In the entries below, how many lines contain the string "angoisse"? State the number and nothing else.

Listed entries:
·····

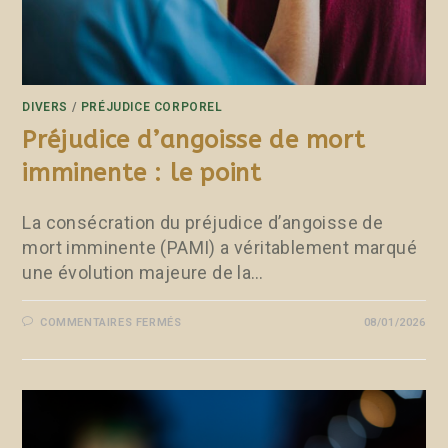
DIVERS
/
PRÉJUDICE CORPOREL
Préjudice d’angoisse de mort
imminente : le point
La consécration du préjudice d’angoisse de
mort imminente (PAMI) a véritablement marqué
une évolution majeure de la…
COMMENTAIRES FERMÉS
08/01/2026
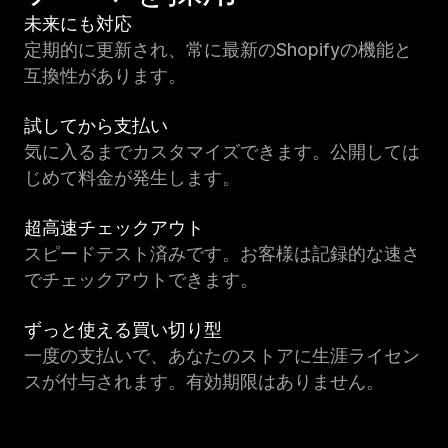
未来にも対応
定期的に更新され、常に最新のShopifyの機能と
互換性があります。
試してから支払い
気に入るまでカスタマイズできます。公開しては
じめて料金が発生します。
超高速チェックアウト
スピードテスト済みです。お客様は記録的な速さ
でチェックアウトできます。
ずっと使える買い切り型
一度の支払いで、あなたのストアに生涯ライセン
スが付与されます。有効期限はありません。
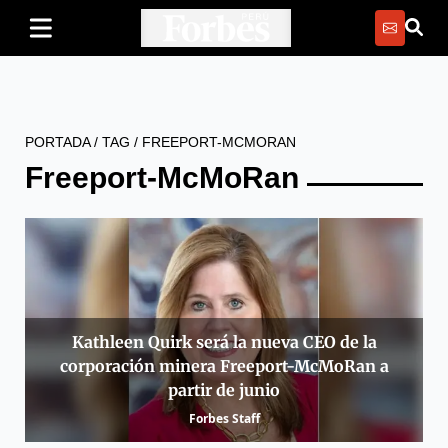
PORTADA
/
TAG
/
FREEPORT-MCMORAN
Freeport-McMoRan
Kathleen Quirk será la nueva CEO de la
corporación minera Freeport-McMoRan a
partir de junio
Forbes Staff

·····

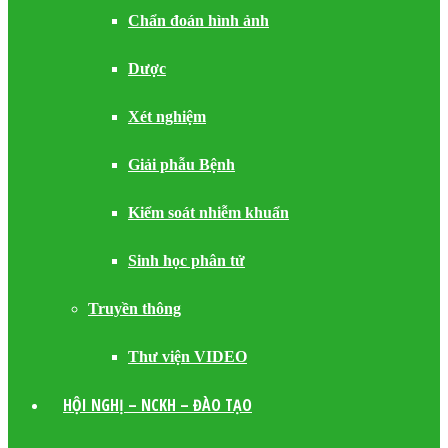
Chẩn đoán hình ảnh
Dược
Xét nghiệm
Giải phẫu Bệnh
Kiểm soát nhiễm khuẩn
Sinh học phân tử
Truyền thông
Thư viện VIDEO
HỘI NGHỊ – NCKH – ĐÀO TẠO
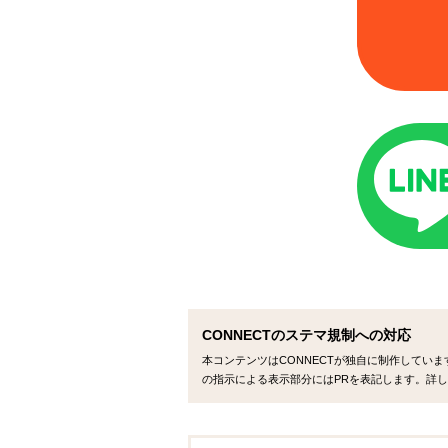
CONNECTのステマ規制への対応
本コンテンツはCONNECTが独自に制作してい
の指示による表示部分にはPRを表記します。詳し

·····

Answer space: 2